Nobel Prize in Chemistry 2017 has been awarded on Wednesday October 4, 2017 by the Royal Swedish Academy of Sciences to three biophysicists Jacques Dubochet, Joachim Frank and Richard Henderson, “for developing cryo-electron microscopy for the high-resolution structure determination of biomolecules in solution“. Cryo-electron microscopy is “a cool method for imaging the materials of life”, or for imaging molecules of life. Cryo-electron microscopy or Cool microscope technology revolutionises biochemistry, it simplifies and improves the imaging of biomolecules. The development allows scientists to visualize proteins and other biological molecules at the atomic level.
Jacques Dubochet, 75 born in Aigle, Switzerland a Swiss citizen, is a professor at the University of Lausanne in Switzerland. Joachim Frank, 77 born in Germany and now a U.S. citizen, is a Columbia University professor in New York. Richard Henderson, 72 born in Edinburgh, Scotland, Cambridge University, UK is Programme Leader, MRC Laboratory of Molecular Biology, Cambridge, UK.
A picture is a key to understanding. Scientific breakthroughs often build upon the successful visualisation of objects invisible to the human eye. However, biochemical maps have long been filled with blank spaces because the available technology has had difficulty generating images of much of life’s molecular machinery. Cryo-electron microscopy changes all of this. Researchers can now freeze biomolecules mid-movement and visualise processes they have never previously seen, which is decisive for both the basic understanding of life’s chemistry and for the development of pharmaceuticals.
Electron microscopes were long believed to be only suitable for imaging dead matter, because the powerful electron beam destroys biological material. But in 1990, Richard Henderson succeeded in using an electron microscope to generate a three-dimensional image of a protein at atomic resolution. This breakthrough proved the technology’s potential.
Joachim Frank made the technology generally applicable. Between 1975 and 1986 he developed an image processing method in which electron microscopes’ fuzzy two dimensional images are analysed and merged to reveal a sharp three-dimensional structure.
Jacques Dubochet added water to electron microscopy. Liquid water evaporates in the electron microscope’s vacuum, which makes the biomolecules collapse. In the early 1980s, Dubochet succeeded in vitrifying water – he cooled water so rapidly that it solidified in its liquid form around a biological sample, allowing the biomolecules to retain their natural shape even in a vacuum.

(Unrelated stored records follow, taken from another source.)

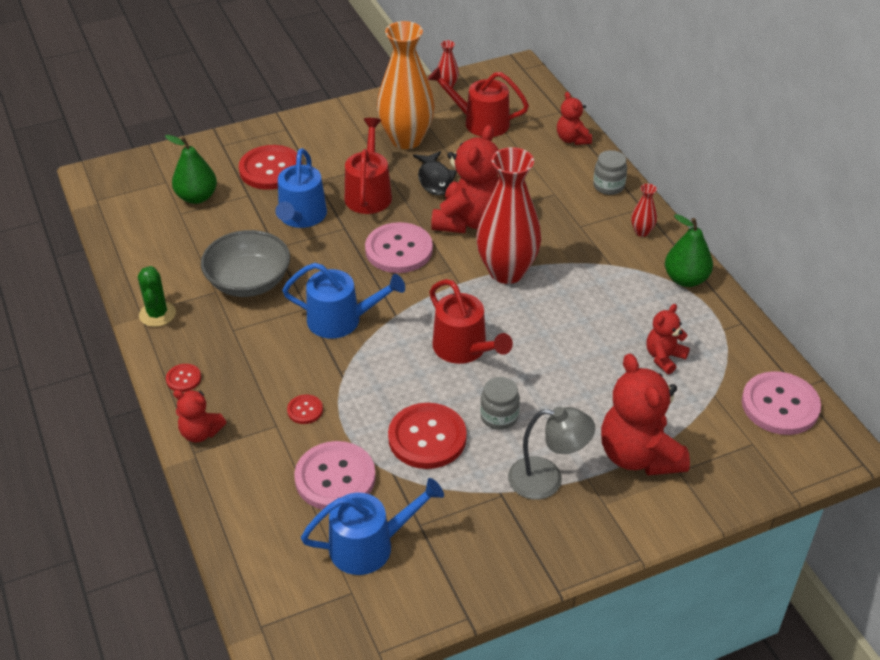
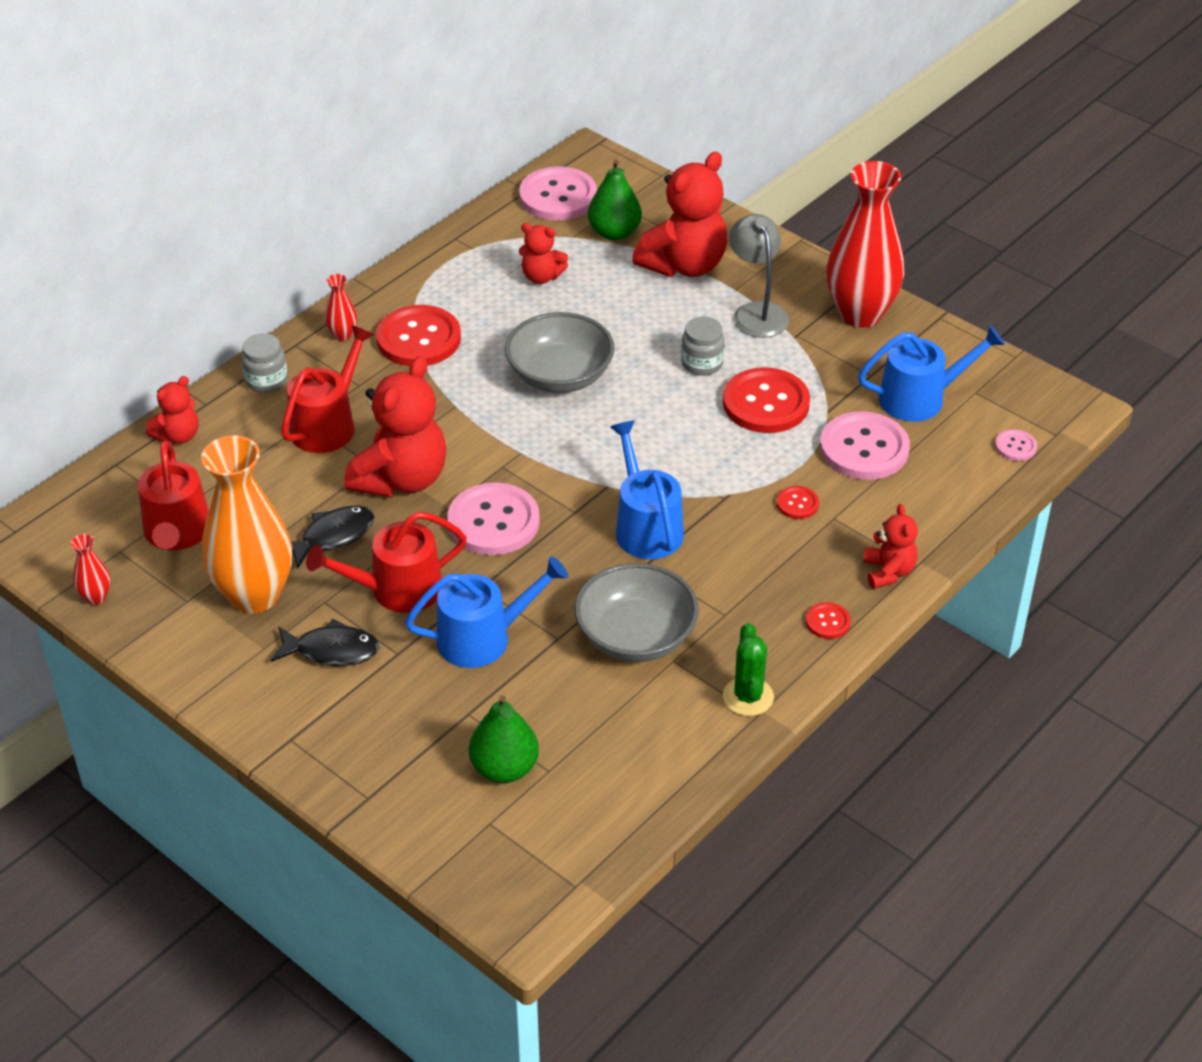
camera: 115 degrees left, 0 degrees up
green cactus [138,266,176,327] -> green cactus turned 60 degrees counterclockwise [723,623,774,716]
red button [239,145,302,190] -> red button moved to [376,305,461,366]
blue watering can [301,478,444,575] -> blue watering can turned 120 degrees clockwise [858,325,1005,422]
red watering can [429,279,513,364] -> red watering can moved to [281,325,374,453]
red teddy bear [431,125,499,233] -> red teddy bear turned 120 degrees clockwise [344,356,447,497]
red vase [476,147,541,284] -> red vase moved to [826,161,904,328]
green pear [665,214,713,287] -> green pear moved to [588,159,642,241]
none -> black fish [271,619,380,666]
none -> grey bowl [505,312,615,393]
none -> pink button [995,429,1037,461]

Following these discoveries, every nut and bolt of the electron microscope has been optimised. The desired atomic resolution was reached in 2013, and researchers can now routinely produce three-dimensional structures of biomolecules. In the past few years, scientific literature has been filled with images of everything from proteins that cause antibiotic resistance, to the surface of the Zika virus. Biochemistry is now facing an explosive development and is all set for an exciting future. U. S. Scientists used cryo-electron imaging to quickly determine the shape of Zika virus and have succeeded in getting details of the Zika virus’s surface, once it was identified as the cause of severe birth defects. The findings could help scientists eventually speed up research into vaccines and develop a vaccine for the virus. In January, Rossmann and his colleagues had announced that they had located the envelope proteins that enable Zika to meld with the host cells it infects, and according to Rossmann, the microscopy field is entering a period of “resolution revolution.” That is, scientists are scanning molecules in finer and finer detail.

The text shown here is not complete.